_Exercise description_: Across the listing below, how many lines include the word "Rendered"? The answer is that number, with nothing added.

_Source information_:
--------------------------------------------------

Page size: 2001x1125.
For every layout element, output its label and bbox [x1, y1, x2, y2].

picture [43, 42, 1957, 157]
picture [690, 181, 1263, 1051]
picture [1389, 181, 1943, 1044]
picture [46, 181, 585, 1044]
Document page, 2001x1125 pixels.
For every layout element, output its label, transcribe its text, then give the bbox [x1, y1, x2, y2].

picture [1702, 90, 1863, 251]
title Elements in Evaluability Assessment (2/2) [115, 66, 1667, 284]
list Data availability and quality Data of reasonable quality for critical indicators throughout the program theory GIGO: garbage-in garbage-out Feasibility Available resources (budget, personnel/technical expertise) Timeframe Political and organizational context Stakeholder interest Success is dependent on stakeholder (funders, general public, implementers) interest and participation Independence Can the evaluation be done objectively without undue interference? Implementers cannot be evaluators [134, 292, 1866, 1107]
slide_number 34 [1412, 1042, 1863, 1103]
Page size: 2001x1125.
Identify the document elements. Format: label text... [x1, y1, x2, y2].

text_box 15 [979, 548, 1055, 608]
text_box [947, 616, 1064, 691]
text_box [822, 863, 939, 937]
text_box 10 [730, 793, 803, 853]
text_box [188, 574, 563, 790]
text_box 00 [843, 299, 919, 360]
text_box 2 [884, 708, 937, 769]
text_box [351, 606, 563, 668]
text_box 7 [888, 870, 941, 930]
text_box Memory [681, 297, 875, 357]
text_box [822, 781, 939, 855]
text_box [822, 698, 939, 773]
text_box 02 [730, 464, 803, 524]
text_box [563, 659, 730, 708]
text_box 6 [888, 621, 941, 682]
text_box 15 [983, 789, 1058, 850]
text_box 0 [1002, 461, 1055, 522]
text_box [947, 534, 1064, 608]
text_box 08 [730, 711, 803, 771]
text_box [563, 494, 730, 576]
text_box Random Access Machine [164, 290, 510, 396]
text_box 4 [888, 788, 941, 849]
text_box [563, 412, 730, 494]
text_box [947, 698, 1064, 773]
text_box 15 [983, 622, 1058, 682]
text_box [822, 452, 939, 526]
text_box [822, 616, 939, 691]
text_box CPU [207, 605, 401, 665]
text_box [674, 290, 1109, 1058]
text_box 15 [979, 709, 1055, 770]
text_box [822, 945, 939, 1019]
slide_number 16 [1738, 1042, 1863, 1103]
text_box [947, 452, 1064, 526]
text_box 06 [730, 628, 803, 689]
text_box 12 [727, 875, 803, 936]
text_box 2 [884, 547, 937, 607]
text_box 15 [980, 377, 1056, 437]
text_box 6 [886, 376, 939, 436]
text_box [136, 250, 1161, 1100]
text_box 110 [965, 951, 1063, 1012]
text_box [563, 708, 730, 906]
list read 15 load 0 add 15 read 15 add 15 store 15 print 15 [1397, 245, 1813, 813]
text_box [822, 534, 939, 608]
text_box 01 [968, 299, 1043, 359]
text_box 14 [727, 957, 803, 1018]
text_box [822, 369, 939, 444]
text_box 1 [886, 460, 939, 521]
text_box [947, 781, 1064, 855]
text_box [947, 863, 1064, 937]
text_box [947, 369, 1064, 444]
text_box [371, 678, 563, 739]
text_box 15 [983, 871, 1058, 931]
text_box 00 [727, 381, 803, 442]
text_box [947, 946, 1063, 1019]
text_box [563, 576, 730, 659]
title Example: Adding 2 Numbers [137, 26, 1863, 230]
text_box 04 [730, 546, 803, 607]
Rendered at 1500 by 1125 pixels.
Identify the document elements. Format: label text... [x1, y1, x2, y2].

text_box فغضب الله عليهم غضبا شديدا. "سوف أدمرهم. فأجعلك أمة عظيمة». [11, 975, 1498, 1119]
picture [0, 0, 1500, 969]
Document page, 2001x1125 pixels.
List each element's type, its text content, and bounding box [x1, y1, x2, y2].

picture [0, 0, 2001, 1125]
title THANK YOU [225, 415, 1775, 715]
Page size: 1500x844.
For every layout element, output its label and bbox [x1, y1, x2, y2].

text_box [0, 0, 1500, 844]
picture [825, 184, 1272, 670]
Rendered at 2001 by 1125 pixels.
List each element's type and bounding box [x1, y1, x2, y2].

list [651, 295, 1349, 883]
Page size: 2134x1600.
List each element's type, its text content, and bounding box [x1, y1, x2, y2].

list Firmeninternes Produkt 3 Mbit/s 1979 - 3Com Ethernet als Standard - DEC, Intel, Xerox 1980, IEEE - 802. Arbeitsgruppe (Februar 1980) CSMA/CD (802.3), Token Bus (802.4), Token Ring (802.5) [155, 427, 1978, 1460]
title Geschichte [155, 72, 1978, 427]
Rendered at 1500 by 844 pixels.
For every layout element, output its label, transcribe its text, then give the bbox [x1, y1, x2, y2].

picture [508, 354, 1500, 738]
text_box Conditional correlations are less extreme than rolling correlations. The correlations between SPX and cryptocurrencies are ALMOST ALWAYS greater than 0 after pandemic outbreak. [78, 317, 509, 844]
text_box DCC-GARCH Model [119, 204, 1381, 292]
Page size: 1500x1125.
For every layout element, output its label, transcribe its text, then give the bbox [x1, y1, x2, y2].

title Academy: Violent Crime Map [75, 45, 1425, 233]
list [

--------------------------------------------------

_Output below_: 3